*** EXCERPTED DATA

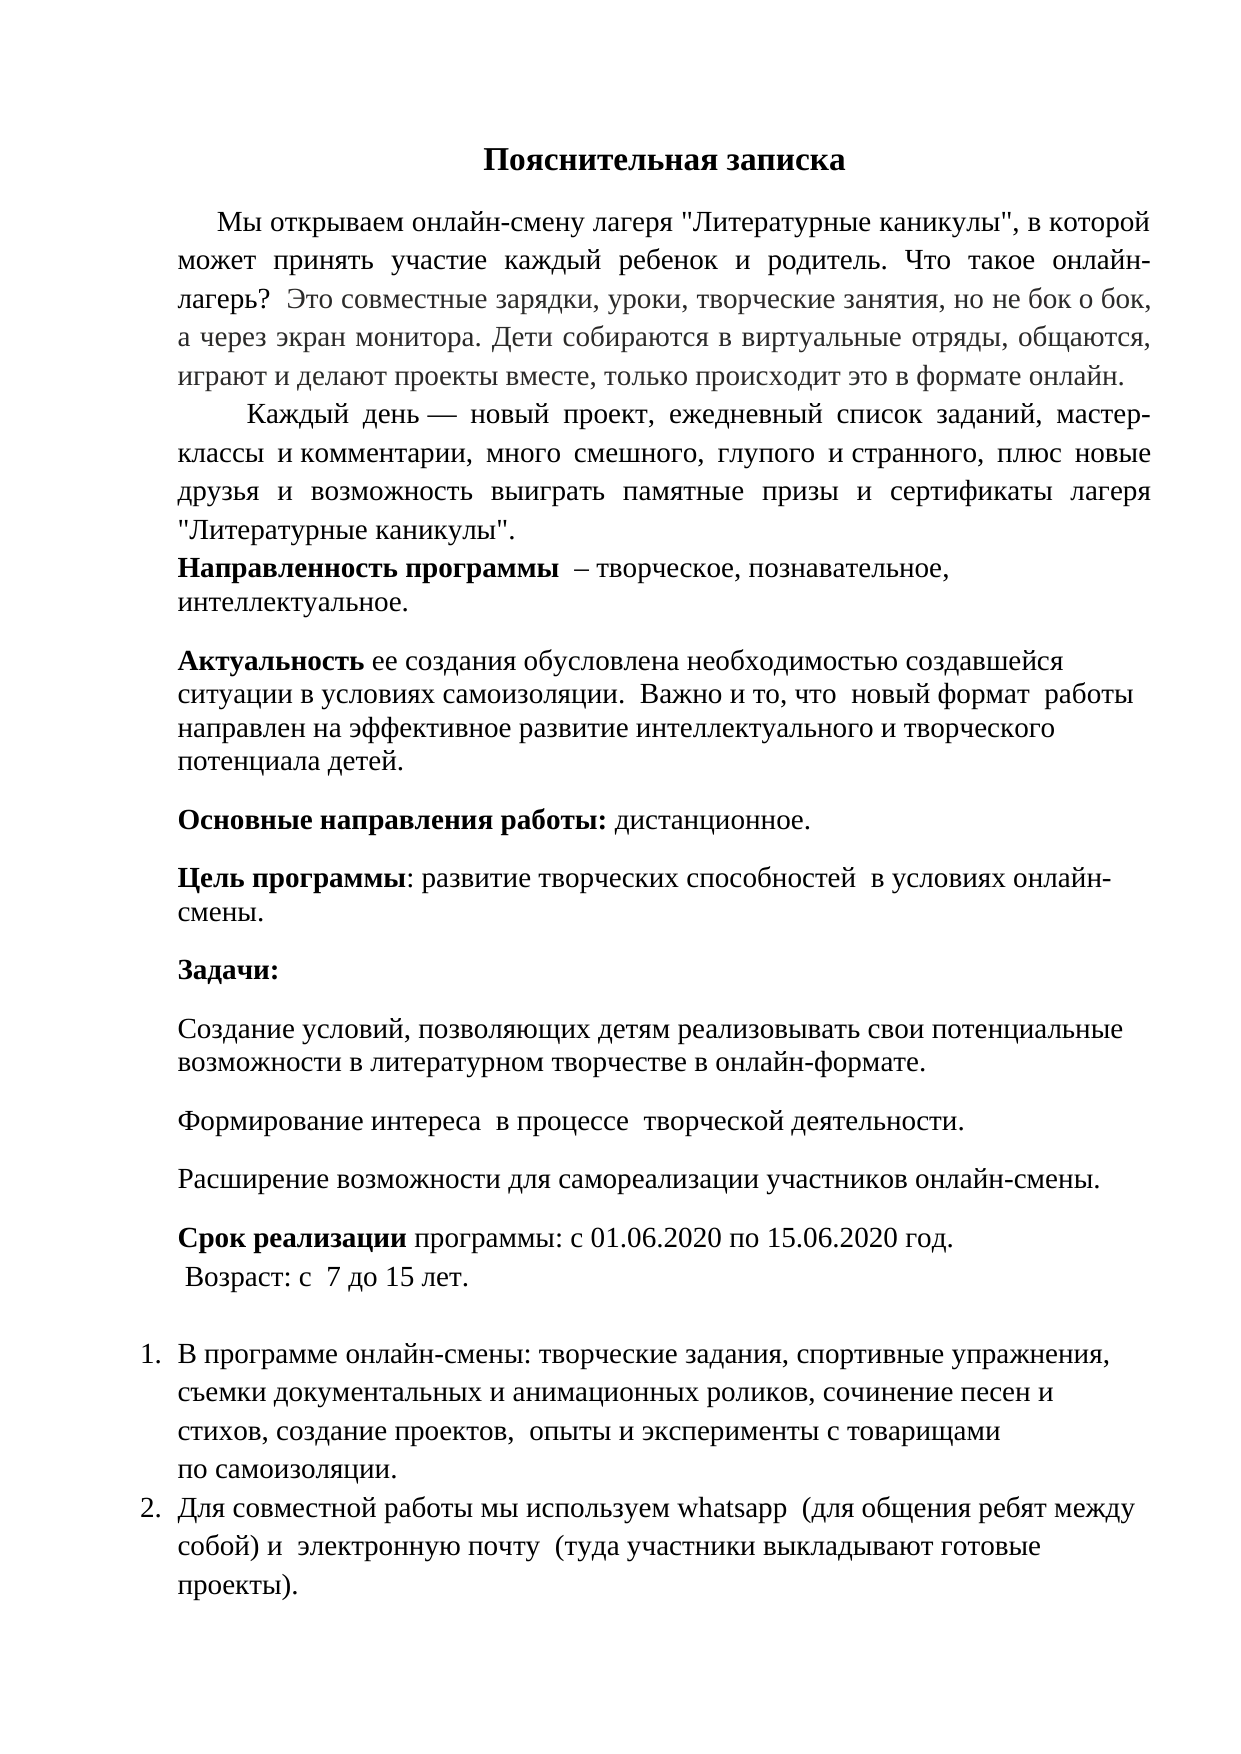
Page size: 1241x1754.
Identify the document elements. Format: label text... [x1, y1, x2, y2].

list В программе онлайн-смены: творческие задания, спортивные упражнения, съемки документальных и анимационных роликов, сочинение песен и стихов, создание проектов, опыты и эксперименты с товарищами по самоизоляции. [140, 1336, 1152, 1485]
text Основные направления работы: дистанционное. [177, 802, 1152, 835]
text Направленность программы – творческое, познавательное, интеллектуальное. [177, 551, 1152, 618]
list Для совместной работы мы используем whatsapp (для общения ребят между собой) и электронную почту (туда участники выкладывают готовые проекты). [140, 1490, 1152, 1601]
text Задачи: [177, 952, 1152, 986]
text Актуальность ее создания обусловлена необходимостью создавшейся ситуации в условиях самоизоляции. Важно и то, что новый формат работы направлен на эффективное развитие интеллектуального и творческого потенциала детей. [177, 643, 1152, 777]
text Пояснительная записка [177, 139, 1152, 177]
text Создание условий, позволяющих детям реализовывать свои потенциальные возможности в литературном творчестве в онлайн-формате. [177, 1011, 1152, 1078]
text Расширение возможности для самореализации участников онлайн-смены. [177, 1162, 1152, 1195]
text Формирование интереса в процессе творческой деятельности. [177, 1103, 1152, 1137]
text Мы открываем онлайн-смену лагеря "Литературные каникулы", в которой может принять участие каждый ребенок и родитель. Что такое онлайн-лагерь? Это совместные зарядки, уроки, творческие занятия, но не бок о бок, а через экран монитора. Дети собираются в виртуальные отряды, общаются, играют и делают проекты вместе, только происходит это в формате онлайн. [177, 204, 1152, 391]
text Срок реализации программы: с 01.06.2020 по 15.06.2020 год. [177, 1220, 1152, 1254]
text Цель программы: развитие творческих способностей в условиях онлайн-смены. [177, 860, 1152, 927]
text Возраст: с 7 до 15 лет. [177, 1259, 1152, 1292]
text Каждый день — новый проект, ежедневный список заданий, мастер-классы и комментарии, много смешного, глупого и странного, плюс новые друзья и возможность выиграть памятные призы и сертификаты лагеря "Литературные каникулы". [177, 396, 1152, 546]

******
*** EXCERPTED DATA

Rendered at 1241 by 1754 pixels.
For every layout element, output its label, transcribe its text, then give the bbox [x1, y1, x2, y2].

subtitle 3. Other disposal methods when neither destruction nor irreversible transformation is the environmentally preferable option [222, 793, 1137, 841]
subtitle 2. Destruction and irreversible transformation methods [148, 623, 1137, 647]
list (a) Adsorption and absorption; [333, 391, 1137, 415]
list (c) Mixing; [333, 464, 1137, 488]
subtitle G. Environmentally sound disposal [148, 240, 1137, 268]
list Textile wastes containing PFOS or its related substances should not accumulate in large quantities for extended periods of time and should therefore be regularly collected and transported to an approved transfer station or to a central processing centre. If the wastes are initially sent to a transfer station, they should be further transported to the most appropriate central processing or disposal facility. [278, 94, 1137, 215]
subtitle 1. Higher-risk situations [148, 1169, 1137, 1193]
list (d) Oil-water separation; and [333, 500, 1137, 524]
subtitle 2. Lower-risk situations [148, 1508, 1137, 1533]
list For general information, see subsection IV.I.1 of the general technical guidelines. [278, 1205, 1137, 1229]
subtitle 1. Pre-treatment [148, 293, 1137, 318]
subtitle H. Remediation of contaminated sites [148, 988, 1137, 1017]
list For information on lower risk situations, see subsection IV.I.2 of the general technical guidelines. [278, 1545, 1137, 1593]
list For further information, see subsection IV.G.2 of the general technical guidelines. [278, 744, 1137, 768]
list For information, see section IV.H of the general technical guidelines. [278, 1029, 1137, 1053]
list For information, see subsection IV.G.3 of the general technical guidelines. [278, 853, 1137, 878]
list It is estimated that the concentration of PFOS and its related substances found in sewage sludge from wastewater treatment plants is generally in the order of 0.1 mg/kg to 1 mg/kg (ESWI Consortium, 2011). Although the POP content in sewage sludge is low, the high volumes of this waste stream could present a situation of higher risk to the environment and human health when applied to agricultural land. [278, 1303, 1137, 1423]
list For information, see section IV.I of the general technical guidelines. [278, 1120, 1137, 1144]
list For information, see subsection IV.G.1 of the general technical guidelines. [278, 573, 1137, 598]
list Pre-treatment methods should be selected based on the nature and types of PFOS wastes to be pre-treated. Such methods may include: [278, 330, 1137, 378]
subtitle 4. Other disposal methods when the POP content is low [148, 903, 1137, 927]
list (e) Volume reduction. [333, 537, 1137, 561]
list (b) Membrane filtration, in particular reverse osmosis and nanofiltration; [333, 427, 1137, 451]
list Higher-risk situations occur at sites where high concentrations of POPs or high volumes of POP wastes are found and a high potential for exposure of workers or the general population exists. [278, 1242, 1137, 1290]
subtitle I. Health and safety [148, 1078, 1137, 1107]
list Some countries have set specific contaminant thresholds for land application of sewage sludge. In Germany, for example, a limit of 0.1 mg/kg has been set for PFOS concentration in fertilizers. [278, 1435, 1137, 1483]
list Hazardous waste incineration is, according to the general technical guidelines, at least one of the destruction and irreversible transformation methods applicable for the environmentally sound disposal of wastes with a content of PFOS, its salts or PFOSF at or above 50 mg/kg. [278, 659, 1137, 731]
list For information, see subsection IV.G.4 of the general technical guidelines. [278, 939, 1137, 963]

******
*** EXCERPTED DATA

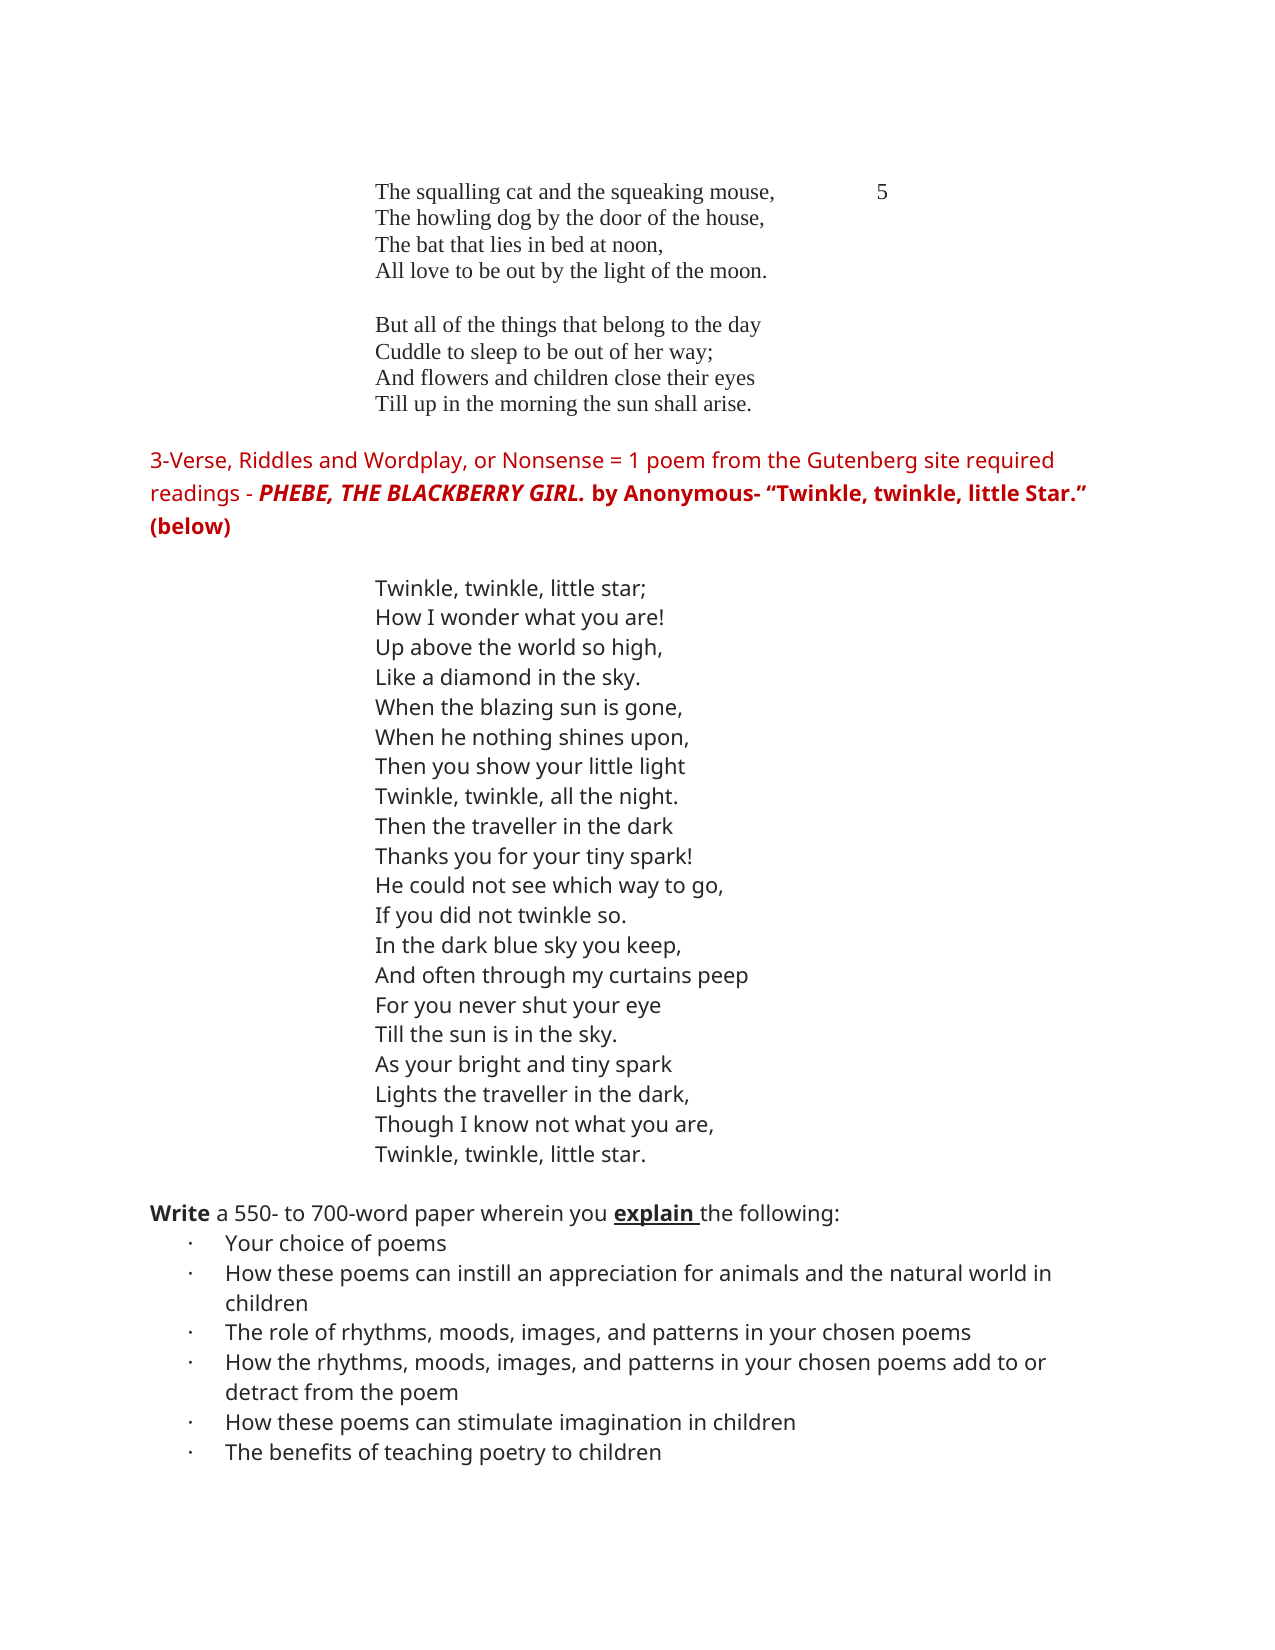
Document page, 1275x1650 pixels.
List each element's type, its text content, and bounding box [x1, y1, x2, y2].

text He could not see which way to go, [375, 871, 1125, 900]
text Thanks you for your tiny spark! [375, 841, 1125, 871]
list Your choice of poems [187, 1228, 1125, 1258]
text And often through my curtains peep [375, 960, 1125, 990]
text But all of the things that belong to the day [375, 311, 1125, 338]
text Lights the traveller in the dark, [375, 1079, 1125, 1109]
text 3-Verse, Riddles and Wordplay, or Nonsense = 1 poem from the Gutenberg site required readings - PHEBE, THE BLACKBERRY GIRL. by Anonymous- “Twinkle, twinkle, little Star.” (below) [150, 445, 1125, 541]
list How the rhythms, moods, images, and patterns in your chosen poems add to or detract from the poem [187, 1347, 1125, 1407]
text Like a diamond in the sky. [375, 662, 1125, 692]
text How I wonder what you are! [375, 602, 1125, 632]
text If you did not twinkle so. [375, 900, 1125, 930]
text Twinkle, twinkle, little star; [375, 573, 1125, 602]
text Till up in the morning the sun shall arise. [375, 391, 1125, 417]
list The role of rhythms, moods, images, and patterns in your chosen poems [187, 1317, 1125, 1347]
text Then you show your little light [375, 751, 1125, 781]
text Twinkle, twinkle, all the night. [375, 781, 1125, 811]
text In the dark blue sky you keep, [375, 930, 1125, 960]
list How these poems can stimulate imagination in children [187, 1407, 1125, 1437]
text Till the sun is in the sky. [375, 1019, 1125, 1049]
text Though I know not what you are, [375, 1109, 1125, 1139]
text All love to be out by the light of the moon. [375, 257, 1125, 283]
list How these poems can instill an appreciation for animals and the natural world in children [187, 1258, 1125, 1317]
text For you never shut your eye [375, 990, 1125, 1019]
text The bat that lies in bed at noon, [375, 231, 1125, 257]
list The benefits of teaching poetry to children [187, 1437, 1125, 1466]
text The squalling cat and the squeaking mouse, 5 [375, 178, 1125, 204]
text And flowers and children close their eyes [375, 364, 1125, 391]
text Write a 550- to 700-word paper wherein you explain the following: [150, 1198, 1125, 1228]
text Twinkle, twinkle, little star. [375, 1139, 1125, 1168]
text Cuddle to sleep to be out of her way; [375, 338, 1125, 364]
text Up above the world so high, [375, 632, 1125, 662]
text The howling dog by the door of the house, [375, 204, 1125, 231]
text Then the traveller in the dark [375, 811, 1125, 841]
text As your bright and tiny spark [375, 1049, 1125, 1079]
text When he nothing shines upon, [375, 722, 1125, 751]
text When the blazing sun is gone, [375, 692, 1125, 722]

******

▸ **AIM OF THE EXERCISE**
In how many lines of the entries does "tiny" appear? Reply with only the number.

▸ **WRITTEN RESPONSE**
2